インパクト投資は、「システムチェンジ」の実現に向けてより広域的なアプローチに動き出している。SIIF(社会変革推進財団)で調査・研究開発を行うインパクト・カタリストが紐解く、その意味とは。
2024年1月末、米マサチューセッツ工科大学(MIT)で世界中からインパクト投資の先駆者が集まる象徴的なイベント「Systemic Investing Summit」が開催された。同イベントは、システムチェンジ投資の実践を世界的にリードするスイス「TransCap Initiative」が主催。ここで議論の主題となったのが本コラムのテーマである「システムチェンジ」だ。これまでのインパクト投資の成果を踏まえ、一部の投資家の間では「システム志向」をアプローチに組み込むことで、社会課題が生まれてくるその構造自体に変革を生み出す「システムチェンジ」を目指す動きが増えつつある。
SIIFでは、このシステムチェンジを「社会・環境といった大きなシステムのなかで、構造的に生まれた複雑な課題の解決を意図して、特定したシステムの機能や構造を変えること」と定義してきた。社会課題を成立させている背景要因や複数原因に目を向け、社会構造そのものの変革を目指すとも言える。例えば、パーム油生産は熱帯林の伐採や同地域に住む生物の生息地の破壊に壊滅的な影響を与えているが、森林伐採の直接的な禁止をしても、多くの農家の生活をただ奪うことになるため解決には向かわない。そのためパーム油生産にかかわるあらゆるステークホルダーを集め、共通指標や伐採状況をモニタリングすることで、中長期的に改善するという別の道を選んだ。
このように「近視眼的にならず、全体としての変革を導くこと」がシステムチェンジであり、それをインパクト投資において追求することを我々は「システムチェンジ投資」と呼んでいる。資金提供にとどまらない課題解決に必要な「多様なアプローチ」を結集させて新たな価値を生むシステムへの変容を促す行為とも言えるだろう。
注目すべき2つの動き
システムチェンジ投資は新しいテーマだが、注目すべきさまざまな動きが見られる。
第一には、専門的に研究開発するような組織の存在だ。例えば、22年にノルウェーで発足したシステムチェンジ投資の実践者ネットワーク「TWIST」はその代表的な存在であり、ケーススタディなどをまとめたホワイトペーパーを24年10月に発行した。 そこではすでに方法論や成果の一部を可視化する試みが始まっている。また、冒頭の「TransCap Initiative」では、気候変動を大きなテーマに、システミック投資を推進し、スイスでのモビリティ改革などの具体的なプロジェクトを通じて実践を深めている。ほかにも、オランダの「Deep Transitions Lab」は学術的な視点から持続可能なシステム変革を研究し、未来の金融モデル構築を目指している。また、アメリカの「TIIP」は「システムレベルの投資」に焦点を合わせ、社会的・環境的リスクを包括的に管理する取り組みを押し進めている。このように世界の各国で取り組みが進んでおり、彼らの存在が明確な正解がまだない「システムチェンジ投資」の領域における水先案内となっている。

[データ抜粋]

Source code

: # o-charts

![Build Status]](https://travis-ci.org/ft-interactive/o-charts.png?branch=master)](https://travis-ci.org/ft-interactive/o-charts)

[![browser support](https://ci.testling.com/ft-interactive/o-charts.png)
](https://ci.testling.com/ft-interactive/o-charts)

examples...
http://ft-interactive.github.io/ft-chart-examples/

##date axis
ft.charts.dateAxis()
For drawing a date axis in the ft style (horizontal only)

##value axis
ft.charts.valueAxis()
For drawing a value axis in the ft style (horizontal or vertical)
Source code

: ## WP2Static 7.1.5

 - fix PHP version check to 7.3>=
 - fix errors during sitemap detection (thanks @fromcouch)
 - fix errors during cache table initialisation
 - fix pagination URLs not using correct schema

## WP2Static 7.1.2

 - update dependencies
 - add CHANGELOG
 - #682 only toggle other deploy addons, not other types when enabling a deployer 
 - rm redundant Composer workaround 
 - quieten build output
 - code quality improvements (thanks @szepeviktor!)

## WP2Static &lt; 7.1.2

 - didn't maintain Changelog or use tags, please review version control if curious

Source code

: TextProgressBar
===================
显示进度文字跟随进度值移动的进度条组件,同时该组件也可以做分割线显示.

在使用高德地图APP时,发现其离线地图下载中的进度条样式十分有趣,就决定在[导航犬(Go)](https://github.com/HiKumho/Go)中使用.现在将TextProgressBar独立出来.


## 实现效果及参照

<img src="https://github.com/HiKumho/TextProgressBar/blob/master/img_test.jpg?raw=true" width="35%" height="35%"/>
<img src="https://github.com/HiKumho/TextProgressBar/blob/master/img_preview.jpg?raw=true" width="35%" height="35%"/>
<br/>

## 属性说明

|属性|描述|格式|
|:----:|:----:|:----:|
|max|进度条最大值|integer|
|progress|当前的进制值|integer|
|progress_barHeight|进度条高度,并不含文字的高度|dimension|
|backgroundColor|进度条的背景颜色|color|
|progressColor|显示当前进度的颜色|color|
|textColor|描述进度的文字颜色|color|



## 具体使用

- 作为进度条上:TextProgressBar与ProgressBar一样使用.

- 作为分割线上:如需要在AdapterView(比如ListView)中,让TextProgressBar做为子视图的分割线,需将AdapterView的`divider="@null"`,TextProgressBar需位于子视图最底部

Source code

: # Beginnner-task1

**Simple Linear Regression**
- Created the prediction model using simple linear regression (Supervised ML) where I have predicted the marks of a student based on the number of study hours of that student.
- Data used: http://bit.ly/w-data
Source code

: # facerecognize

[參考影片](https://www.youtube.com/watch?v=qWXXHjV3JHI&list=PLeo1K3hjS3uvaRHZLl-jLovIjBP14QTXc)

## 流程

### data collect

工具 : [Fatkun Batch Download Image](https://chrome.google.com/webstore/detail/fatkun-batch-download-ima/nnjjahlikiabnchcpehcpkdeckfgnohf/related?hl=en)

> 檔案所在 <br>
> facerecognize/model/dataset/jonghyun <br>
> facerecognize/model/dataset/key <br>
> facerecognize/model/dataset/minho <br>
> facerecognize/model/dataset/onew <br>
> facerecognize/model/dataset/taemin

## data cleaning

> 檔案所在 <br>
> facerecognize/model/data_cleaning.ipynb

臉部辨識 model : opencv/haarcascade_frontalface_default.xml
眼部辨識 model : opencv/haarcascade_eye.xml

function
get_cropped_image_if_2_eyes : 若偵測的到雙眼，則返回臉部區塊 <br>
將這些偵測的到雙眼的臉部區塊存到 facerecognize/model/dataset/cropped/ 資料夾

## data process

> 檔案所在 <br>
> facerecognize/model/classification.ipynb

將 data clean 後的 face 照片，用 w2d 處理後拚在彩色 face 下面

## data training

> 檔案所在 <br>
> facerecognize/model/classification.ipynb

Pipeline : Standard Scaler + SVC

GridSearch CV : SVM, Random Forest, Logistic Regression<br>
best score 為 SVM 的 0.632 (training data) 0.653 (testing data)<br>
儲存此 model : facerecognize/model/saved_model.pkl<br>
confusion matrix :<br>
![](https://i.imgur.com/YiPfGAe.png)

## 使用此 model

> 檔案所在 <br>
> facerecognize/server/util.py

> [作業指示 A]: 上の参照テキストから、「このように「近視眼的にならず」で始まり「システムチェンジ投資は新しいテーマだが、注目すべきさまざまな動きが見られる。」まで続く部分をそのまま書き写せ。
> [作業指示 B]: 上の参照テキストによると、システムチェンジ投資の実践者ネットワーク「TWIST」が発足した国はどこか。

> [解答 A]:
このように「近視眼的にならず、全体としての変革を導くこと」がシステムチェンジであり、それをインパクト投資において追求することを我々は「システムチェンジ投資」と呼んでいる。資金提供にとどまらない課題解決に必要な「多様なアプローチ」を結集させて新たな価値を生むシステムへの変容を促す行為とも言えるだろう。
注目すべき2つの動き
システムチェンジ投資は新しいテーマだが、注目すべきさまざまな動きが見られる。

> [解答 B]: ノルウェー